Your assignment
Write out the text read from each of the records again, swapping "côte" for "rive" and leaving everything else unchanged. Leave the pictures out of your answer.

(Stored data)
※

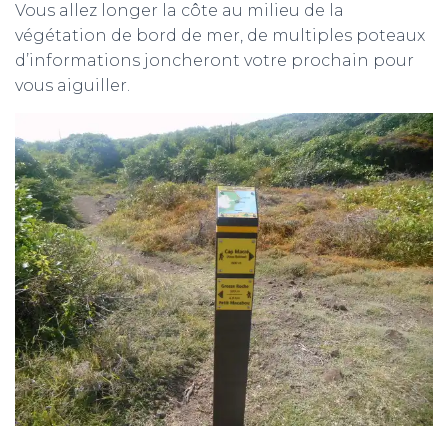
Vous allez longer la côte au milieu de la
végétation de bord de mer, de multiples poteaux
d’informations joncheront votre prochain pour
vous aiguiller.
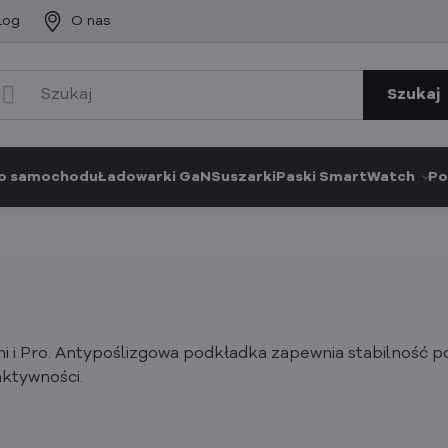
log
O nas
Szukaj
o samochodu
Ładowarki GaN
Suszarki
Paski SmartWatch
Po
i i Pro. Antypoślizgowa podkładka zapewnia stabilność po
ktywności.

※

Answer space
Vous allez longer la rive au milieu de la
végétation de bord de mer, de multiples poteaux
d’informations joncheront votre prochain pour
vous aiguiller.
log
O nas
Szukaj
o samochodu
Ładowarki GaN
Suszarki
Paski SmartWatch
Po
i i Pro. Antypoślizgowa podkładka zapewnia stabilność po
ktywności.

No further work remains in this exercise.